While we’re on the subject of the now-infamous Candice Jackson, let’s not forget that she has followed her boss’s lead in advocating for men’s rights over women’s in campus sexual assault cases. The New York Times (7-13-2017) says about Jackson: “Investigative processes have not been ‘fairly balanced between the accusing victim and the accused student,’ Ms. Jackson argued, and students have been branded rapists ‘when the facts just don’t back that up.’ In most investigations, she said, there’s ‘not even an accusation that these accused students overrode the will of a young woman.’ ‘Rather, the accusations — 90 percent of them — fall into the category of ‘we were both drunk,’ ‘we broke up, and six months later I found myself under a Title IX investigation because she just decided that our last sleeping together was not quite right,’ Ms.
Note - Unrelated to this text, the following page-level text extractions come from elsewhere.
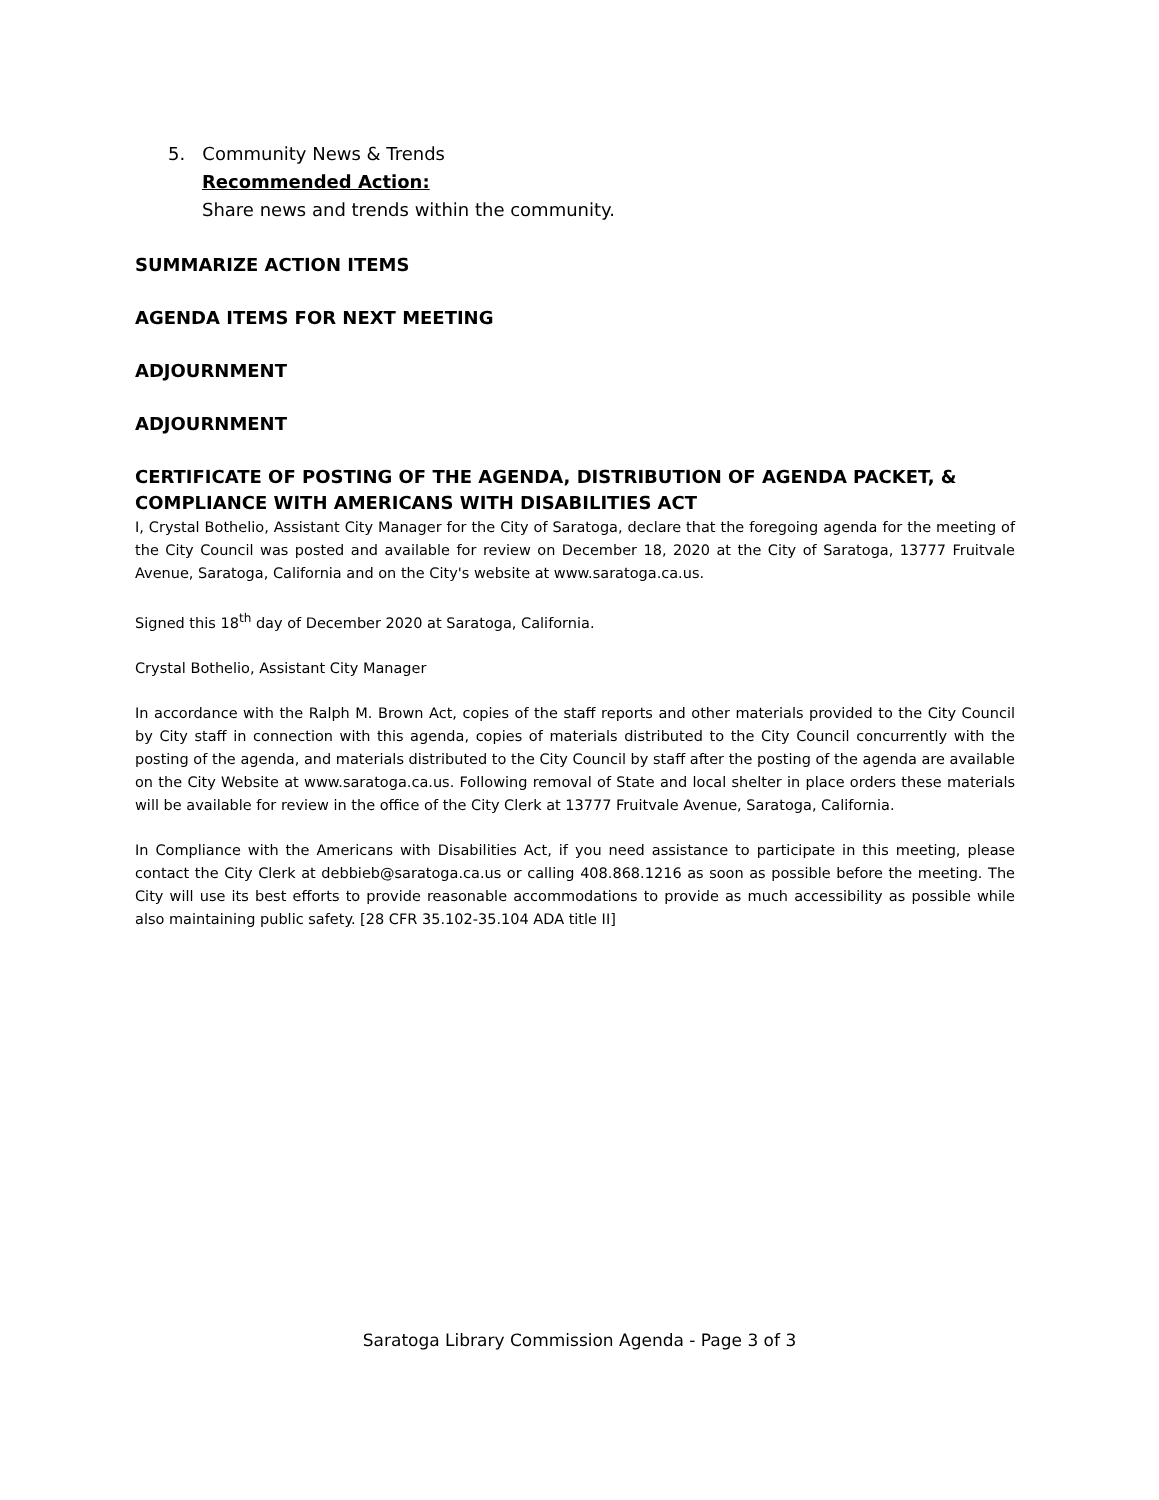5. Community News & Trends
Recommended Action:
Share news and trends within the community.
SUMMARIZE ACTION ITEMS
AGENDA ITEMS FOR NEXT MEETING
ADJOURNMENT
ADJOURNMENT
CERTIFICATE OF POSTING OF THE AGENDA, DISTRIBUTION OF AGENDA PACKET, & COMPLIANCE WITH AMERICANS WITH DISABILITIES ACT
I, Crystal Bothelio, Assistant City Manager for the City of Saratoga, declare that the foregoing agenda for the meeting of the City Council was posted and available for review on December 18, 2020 at the City of Saratoga, 13777 Fruitvale Avenue, Saratoga, California and on the City's website at www.saratoga.ca.us.
Signed this 18<sup>th</sup> day of December 2020 at Saratoga, California.
Crystal Bothelio, Assistant City Manager
In accordance with the Ralph M. Brown Act, copies of the staff reports and other materials provided to the City Council by City staff in connection with this agenda, copies of materials distributed to the City Council concurrently with the posting of the agenda, and materials distributed to the City Council by staff after the posting of the agenda are available on the City Website at www.saratoga.ca.us. Following removal of State and local shelter in place orders these materials will be available for review in the office of the City Clerk at 13777 Fruitvale Avenue, Saratoga, California.
In Compliance with the Americans with Disabilities Act, if you need assistance to participate in this meeting, please contact the City Clerk at debbieb@saratoga.ca.us or calling 408.868.1216 as soon as possible before the meeting. The City will use its best efforts to provide reasonable accommodations to provide as much accessibility as possible while also maintaining public safety. [28 CFR 35.102-35.104 ADA title II]
Saratoga Library Commission Agenda - Page 3 of 3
Jackson said.” Jackson does not even use the term “rape” or “sexual assault,” but rather, “students overrode the will of a young woman.” Although Jackson later attempted to clarify the statement, she has made it clear that she does not believe campus sexual assault happens and, by extrapolation, does not believe rapists exist.
In the meantime, Jackson’s boss, DeVos, was meeting with men’s rights activists. As Jon Krakauer and Laura L. Dunn say in this op-ed (8-3-2017) from The New York Times, “The Department of Education is taking a hard look at its policies on campus sexual assault. The result may make colleges safer. For rapists.” (*See Mili Mitra’s 7-18-2017 op-ed in The Washington Post for an eloquent rationale of the need for a strong DOE and OCR to follow up Dear Colleague letters issued under the Obama administration; see Katz’s and Alejandro’s 8-3-2017 op-ed in USA Today; see also this 1-2-2017 Gender Shrapnel Blog post.)
DeVos is also crippling Title IX protections in the realm of transgender rights, as detailed here by the ACLU (3-29-2017), although she is reported to have been initially in favor of maintaining Obama-era protections. Through DeVos, and of his own accord, Trump is using the transgender community to pander to his base in the face of epically low approval ratings.
None of this is about education (DOE; DeVos) or civil rights (OCR; Jackson). It is about fake-revolutionary rhetoric and continuing to assert power to the benefit of few and the detriment of many.